Uma questão: a simples descrição da realidade não afeta o que é descrito e, assim, não gera também a sua transformação, até mesmo imediatamente, sem requerer a intervenção prática de quem se aplica à descrição teórica? A distinção entre teoria e prática não requer aceitar a existência de uma metalinguagem teórica diferente da linguagem prática? É verdade que a distinção entre prática e teoria, entre transformação e descrição da realidade, parece hoje tão insustentável quanto a própria distinção entre realidade e sua descrição. Na verdade, ao se examinar essas distinções cuidadosamente, percebe-se que é sempre a mesma distinção inaceitável entre a linguagem prática que incide efetivamente sobre a realidade, que é a da transformação da realidade, e uma metalinguagem teórica que consiste apenas em sua descrição.

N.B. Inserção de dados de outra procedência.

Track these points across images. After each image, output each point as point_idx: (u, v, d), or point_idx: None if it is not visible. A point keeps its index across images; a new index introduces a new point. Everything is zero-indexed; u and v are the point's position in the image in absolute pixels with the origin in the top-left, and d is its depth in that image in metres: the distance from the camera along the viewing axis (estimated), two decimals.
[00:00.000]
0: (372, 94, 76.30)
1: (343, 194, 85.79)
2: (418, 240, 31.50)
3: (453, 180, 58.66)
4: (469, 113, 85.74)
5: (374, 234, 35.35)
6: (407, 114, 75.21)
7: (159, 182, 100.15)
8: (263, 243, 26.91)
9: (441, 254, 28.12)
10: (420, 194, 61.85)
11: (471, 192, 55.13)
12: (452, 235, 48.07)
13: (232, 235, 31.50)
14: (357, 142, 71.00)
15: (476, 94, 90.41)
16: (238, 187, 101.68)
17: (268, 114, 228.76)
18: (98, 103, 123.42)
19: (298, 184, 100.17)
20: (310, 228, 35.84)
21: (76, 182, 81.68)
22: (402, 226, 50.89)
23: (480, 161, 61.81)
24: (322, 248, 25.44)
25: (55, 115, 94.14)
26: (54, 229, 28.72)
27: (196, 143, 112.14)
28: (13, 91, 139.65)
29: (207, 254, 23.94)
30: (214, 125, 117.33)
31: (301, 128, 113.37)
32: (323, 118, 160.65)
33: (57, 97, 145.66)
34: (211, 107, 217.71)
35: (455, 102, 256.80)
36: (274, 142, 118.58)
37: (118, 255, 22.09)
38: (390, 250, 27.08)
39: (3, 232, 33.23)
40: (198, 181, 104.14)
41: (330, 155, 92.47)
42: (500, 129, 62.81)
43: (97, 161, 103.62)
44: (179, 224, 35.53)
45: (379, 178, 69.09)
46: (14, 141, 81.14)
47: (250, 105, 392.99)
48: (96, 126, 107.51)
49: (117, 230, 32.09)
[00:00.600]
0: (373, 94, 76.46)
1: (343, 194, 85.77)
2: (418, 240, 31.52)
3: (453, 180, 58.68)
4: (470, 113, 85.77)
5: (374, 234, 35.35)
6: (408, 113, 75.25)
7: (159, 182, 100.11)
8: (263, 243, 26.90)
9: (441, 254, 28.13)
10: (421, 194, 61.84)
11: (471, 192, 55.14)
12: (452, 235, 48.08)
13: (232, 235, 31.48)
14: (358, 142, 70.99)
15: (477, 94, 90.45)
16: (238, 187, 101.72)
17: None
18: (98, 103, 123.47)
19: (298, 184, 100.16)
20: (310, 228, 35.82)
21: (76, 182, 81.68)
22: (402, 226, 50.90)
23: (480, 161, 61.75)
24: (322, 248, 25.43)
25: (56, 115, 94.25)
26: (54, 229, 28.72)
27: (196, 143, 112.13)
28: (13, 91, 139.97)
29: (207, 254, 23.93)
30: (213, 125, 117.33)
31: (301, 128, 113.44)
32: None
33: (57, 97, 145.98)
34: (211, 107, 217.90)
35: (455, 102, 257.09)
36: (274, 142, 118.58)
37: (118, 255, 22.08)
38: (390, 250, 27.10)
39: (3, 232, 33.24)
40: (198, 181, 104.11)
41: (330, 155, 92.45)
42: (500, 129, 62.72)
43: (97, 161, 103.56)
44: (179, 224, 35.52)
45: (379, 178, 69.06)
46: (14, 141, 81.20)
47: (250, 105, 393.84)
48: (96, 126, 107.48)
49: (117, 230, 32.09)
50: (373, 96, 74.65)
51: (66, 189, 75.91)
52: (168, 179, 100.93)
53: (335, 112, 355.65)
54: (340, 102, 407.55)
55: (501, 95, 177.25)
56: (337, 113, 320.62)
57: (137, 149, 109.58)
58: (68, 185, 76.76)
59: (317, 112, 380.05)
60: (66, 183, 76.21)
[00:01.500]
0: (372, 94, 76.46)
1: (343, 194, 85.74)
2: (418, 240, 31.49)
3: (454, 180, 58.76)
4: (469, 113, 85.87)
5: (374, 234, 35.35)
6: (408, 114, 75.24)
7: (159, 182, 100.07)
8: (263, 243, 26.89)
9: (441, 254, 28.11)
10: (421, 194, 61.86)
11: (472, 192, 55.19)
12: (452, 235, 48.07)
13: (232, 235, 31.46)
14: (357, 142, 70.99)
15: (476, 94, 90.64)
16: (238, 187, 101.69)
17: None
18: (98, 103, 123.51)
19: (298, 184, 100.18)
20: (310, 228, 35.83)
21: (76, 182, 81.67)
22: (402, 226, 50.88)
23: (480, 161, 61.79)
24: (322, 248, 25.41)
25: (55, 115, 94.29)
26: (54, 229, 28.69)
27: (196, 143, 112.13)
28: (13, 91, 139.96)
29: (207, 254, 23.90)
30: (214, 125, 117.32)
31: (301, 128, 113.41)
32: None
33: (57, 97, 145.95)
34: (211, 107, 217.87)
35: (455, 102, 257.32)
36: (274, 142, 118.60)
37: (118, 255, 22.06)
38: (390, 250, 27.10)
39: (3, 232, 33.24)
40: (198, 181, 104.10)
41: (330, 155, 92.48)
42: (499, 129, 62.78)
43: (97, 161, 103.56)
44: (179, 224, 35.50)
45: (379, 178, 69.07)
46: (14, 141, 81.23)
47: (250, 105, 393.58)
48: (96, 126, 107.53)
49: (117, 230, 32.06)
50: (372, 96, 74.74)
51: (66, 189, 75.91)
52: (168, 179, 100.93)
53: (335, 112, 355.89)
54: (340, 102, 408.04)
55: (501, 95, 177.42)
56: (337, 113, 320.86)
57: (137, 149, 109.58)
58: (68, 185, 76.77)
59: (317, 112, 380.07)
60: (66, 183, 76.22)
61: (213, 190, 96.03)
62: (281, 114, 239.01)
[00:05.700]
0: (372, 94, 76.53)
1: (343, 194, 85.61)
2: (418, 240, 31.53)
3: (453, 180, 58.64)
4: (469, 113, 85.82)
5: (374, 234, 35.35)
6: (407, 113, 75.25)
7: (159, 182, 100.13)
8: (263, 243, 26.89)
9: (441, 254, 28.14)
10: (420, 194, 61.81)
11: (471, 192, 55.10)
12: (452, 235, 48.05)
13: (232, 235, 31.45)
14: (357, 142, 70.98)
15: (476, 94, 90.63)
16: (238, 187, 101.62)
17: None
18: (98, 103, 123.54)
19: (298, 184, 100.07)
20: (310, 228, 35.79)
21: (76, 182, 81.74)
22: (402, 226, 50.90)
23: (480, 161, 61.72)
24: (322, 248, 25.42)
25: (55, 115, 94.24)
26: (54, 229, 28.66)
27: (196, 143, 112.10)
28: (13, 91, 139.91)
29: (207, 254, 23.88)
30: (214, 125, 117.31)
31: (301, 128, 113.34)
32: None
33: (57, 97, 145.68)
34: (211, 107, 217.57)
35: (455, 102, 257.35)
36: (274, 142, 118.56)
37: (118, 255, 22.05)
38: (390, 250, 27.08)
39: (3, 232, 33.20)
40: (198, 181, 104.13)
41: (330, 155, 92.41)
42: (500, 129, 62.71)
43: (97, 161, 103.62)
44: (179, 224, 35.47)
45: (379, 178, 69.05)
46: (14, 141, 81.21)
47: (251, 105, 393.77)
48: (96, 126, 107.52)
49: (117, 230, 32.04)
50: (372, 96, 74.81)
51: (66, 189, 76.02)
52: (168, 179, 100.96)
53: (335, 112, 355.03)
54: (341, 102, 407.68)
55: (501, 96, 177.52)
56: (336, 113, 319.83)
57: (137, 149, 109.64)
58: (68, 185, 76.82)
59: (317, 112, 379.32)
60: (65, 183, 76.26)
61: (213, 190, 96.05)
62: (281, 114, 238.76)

Quando se rejeita a existência da metalinguagem, tal como Lacan e Žižek, descobre-se que a metalinguagem teórica da descrição é apenas uma manifestação teórica da própria linguagem prática da transformação efetiva. Transforma-se já quando se descreve. Também se age especulando. Em termos althusserianos, a teoria é apenas uma prática teórica.

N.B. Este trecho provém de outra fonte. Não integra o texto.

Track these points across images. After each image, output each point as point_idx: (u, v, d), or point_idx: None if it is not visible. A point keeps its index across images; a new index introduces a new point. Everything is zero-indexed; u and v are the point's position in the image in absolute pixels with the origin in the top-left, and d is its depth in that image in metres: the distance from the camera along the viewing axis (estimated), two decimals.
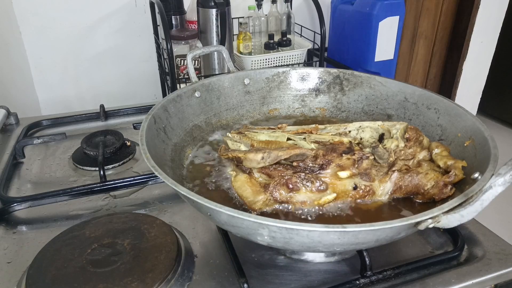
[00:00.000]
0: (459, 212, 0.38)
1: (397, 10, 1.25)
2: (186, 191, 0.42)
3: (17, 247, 0.57)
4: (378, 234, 0.40)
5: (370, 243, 0.43)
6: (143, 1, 1.30)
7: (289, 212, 0.51)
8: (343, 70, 0.77)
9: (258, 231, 0.41)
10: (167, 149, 0.59)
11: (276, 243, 0.42)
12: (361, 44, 1.31)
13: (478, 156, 0.51)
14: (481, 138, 0.53)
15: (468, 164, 0.52)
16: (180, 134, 0.65)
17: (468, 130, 0.57)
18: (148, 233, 0.55)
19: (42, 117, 0.96)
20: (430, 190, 0.52)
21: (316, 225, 0.37)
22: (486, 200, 0.37)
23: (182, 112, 0.66)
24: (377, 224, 0.37)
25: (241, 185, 0.54)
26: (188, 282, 0.50)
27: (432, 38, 2.05)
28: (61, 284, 0.47)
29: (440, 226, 0.39)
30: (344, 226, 0.37)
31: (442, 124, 0.62)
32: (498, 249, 0.54)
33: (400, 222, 0.38)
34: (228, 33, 1.16)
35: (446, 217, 0.38)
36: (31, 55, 1.26)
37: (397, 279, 0.50)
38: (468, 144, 0.55)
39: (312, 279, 0.51)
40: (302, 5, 1.52)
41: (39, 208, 0.65)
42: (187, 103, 0.68)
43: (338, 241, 0.40)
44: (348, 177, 0.53)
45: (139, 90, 1.43)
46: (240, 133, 0.65)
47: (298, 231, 0.38)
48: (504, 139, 2.44)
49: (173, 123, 0.64)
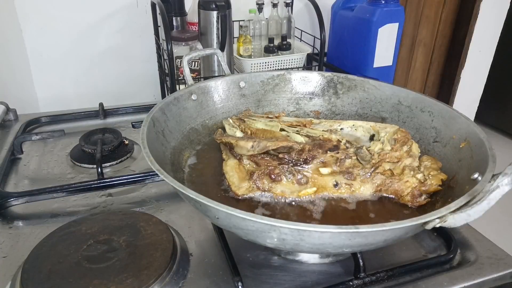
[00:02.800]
0: (466, 211, 0.39)
1: (396, 17, 1.26)
2: (195, 194, 0.42)
3: (13, 242, 0.57)
4: (388, 234, 0.40)
5: (378, 244, 0.43)
6: (145, 1, 1.31)
7: (270, 202, 0.54)
8: (337, 73, 0.78)
9: (269, 233, 0.40)
10: (166, 152, 0.59)
11: (285, 245, 0.42)
12: (360, 50, 1.32)
13: (475, 157, 0.52)
14: (477, 139, 0.54)
15: (465, 165, 0.53)
16: (178, 138, 0.65)
17: (463, 132, 0.58)
18: (144, 230, 0.55)
19: (41, 113, 0.96)
20: (405, 196, 0.54)
21: (329, 226, 0.37)
22: (493, 199, 0.38)
23: (179, 115, 0.66)
24: (389, 224, 0.38)
25: (229, 170, 0.57)
26: (182, 280, 0.50)
27: (431, 46, 2.06)
28: (56, 279, 0.47)
29: (447, 226, 0.39)
30: (357, 227, 0.37)
31: (437, 127, 0.63)
32: (490, 254, 0.55)
33: (410, 222, 0.39)
34: (229, 36, 1.17)
35: (452, 216, 0.39)
36: (31, 52, 1.26)
37: (390, 281, 0.51)
38: (464, 145, 0.56)
39: (306, 280, 0.51)
40: (303, 10, 1.53)
41: (36, 203, 0.65)
42: (183, 106, 0.68)
43: (348, 242, 0.40)
44: (329, 174, 0.55)
45: (138, 90, 1.43)
46: (240, 119, 0.67)
47: (310, 232, 0.38)
48: (500, 148, 2.45)
49: (171, 126, 0.64)
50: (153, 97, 1.45)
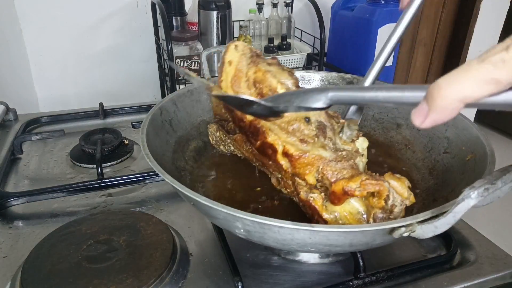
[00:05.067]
0: (433, 223, 0.38)
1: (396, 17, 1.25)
2: (172, 179, 0.43)
3: (13, 242, 0.57)
4: (350, 238, 0.40)
5: (344, 247, 0.42)
6: (145, 1, 1.31)
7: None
8: (355, 76, 0.75)
9: (234, 223, 0.42)
10: (170, 140, 0.62)
11: (252, 236, 0.44)
12: (360, 50, 1.32)
13: (477, 171, 0.51)
14: (483, 153, 0.52)
15: (466, 178, 0.52)
16: (186, 128, 0.67)
17: (471, 144, 0.56)
18: (144, 230, 0.55)
19: (41, 113, 0.96)
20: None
21: (285, 222, 0.37)
22: (458, 213, 0.36)
23: (191, 107, 0.68)
24: (346, 226, 0.38)
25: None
26: (182, 280, 0.50)
27: (431, 46, 2.06)
28: (56, 279, 0.47)
29: (415, 236, 0.39)
30: (312, 225, 0.37)
31: (449, 137, 0.61)
32: (490, 254, 0.55)
33: (371, 227, 0.39)
34: (229, 36, 1.17)
35: (420, 227, 0.38)
36: (31, 52, 1.27)
37: (390, 281, 0.51)
38: (470, 158, 0.54)
39: (306, 280, 0.51)
40: (303, 10, 1.53)
41: (35, 203, 0.65)
42: (197, 98, 0.69)
43: (309, 240, 0.40)
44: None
45: (138, 90, 1.43)
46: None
47: (269, 226, 0.39)
48: (499, 148, 2.45)
49: (180, 117, 0.66)
50: (153, 97, 1.45)
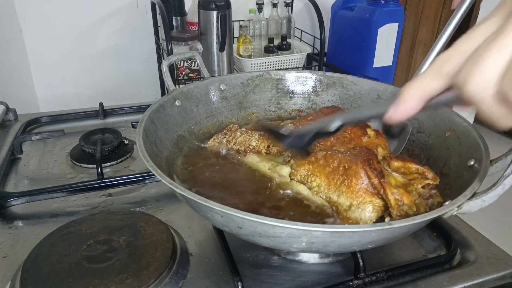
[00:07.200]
0: (481, 197, 0.40)
1: (396, 17, 1.26)
2: (228, 208, 0.40)
3: (13, 242, 0.57)
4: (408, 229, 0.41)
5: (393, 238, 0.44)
6: (145, 1, 1.31)
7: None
8: (315, 72, 0.79)
9: (300, 238, 0.39)
10: (162, 163, 0.58)
11: (311, 248, 0.41)
12: (360, 50, 1.32)
13: (464, 145, 0.54)
14: (462, 128, 0.55)
15: (455, 152, 0.55)
16: (168, 147, 0.63)
17: (446, 122, 0.59)
18: (144, 230, 0.55)
19: (41, 113, 0.96)
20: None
21: (363, 226, 0.39)
22: (507, 185, 0.39)
23: (166, 123, 0.65)
24: (414, 218, 0.38)
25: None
26: (182, 280, 0.50)
27: (431, 46, 2.06)
28: (56, 279, 0.47)
29: (462, 212, 0.40)
30: (390, 223, 0.37)
31: (419, 118, 0.65)
32: (490, 254, 0.55)
33: (434, 213, 0.39)
34: (229, 36, 1.17)
35: (468, 203, 0.40)
36: (31, 52, 1.27)
37: (390, 281, 0.51)
38: (449, 134, 0.57)
39: (306, 280, 0.51)
40: (303, 10, 1.53)
41: (35, 203, 0.65)
42: (169, 113, 0.66)
43: (377, 238, 0.40)
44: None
45: (138, 90, 1.43)
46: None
47: (343, 233, 0.38)
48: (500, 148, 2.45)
49: (161, 135, 0.62)
50: (153, 97, 1.45)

Pense-se em tudo o que Marx conseguiu transformar na prática a partir e por meio de sua descrição teórica do capitalismo. A obra O capital é puramente descritiva, mas também altamente transformadora. Então, por que Marx persistiu em distinguir a velha filosofia como mera descrição e a nova filosofia como transformação do mundo? Por que Marx insistiu em distinguir a metalinguagem idealista clássica e a linguagem materialista revolucionária? Essa distinção parece ainda mais incompreensível quando se chega a lembrar que Marx se propôs a demonstrar precisamente que não existe metalinguagem – tal como bem observou Lacan.

Se não existe metalinguagem, então ela também não existia antes de Marx. Não havia filosofia que fosse pura descrição. A filosofia sempre teria sido transformadora e continuaria a sê-lo em pensadores puramente idealistas e especulativos como Žižek. Isso é o que o próprio Žižek parece pensar. É também o que dá sentido ao seu trabalho.

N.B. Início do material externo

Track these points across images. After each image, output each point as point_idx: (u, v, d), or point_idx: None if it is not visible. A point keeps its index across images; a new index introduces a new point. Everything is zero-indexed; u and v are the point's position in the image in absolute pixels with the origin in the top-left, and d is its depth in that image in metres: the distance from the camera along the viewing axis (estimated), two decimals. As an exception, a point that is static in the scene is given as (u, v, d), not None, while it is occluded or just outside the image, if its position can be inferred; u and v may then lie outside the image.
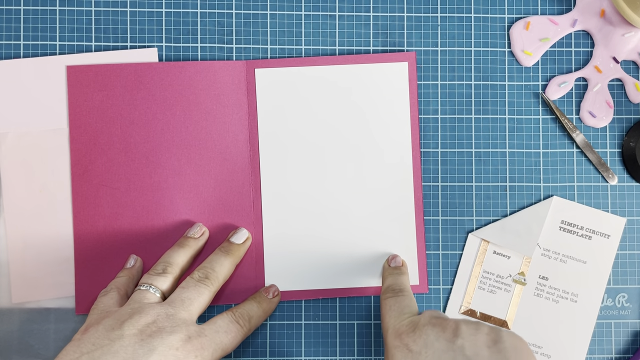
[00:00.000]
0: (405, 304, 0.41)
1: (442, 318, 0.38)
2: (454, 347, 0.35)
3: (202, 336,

Mas o mistério da distinção de Marx entre a velha filosofia como descrição e a nova filosofia como transformação do mundo permanece. Como entender essa distinção? Como entender esse ponto sem acolher a metalinguagem? Acho que só existe um caminho possível e este consiste em entender a relação entre descrição e teoria sem supor que há uma metalinguagem e que esta última se sobrepõe à linguagem posta na própria realidade, no processo prático de transformação.  A teoria e a prática devem ser apreendidas – reitero – como partes incompletas de uma mesma linguagem; a teoria consiste numa metade que só pode se completar, ganhar a outra metade, por meio de seus efeitos na transformação prática da realidade.

Uma vez que a descrição teórica esteja completa, ela realiza retroativamente a sua verdade na prática transformadora. Acho que é isso que ainda está faltando na descrição zizekiana. E por que está faltando? Não há tempo agora para responder como seria necessário fazê-lo. Só é possível expressar simplesmente uma suspeita, a de que a descrição de Žižek está incompleta. Eis que ela não foi completada com a prática e que, por isso, falhou em ter efeitos transformadores. Ocorreu assim pela simples razão de que ele falhou em se fazer ouvir e entender por aqueles que têm as razões mais poderosas para transformar a realidade.

Marx conseguiu completar seu pensamento com o movimento revolucionário que desencadeou. Foi a mesma coisa que muitos de seus seguidores alcançaram, como Lenin, Rosa Luxemburgo, Trotsky ou Mao-Tse-Tung. Foi também o sucesso do subcomandante Marcos no México. Todos eles demonstraram a verdade inerente a sua proposta de conhecer por meio de seu poder de transformar a realidade.

Talvez Žižek, assim como outros autores da esquerda lacaniana, haja apresentado a sua verdade ao transformar a experiencia de certos indivíduos. Contudo, esses indivíduos, na perspectiva de Marx, não existem senão como abstrações imaginárias do verdadeiramente concreto, que são as classes e os outros sujeitos transindividuais da história. Afinal, a reprodução da ordem estabelecida não pode ser garantida pela micro revolução ocorrida em determinado indivíduo. A prática revolucionária só existe quando também é transindividual. Enquanto não houver efeito histórico das ideias nas lutas de classes, as ideias serão desprovidas de verdade.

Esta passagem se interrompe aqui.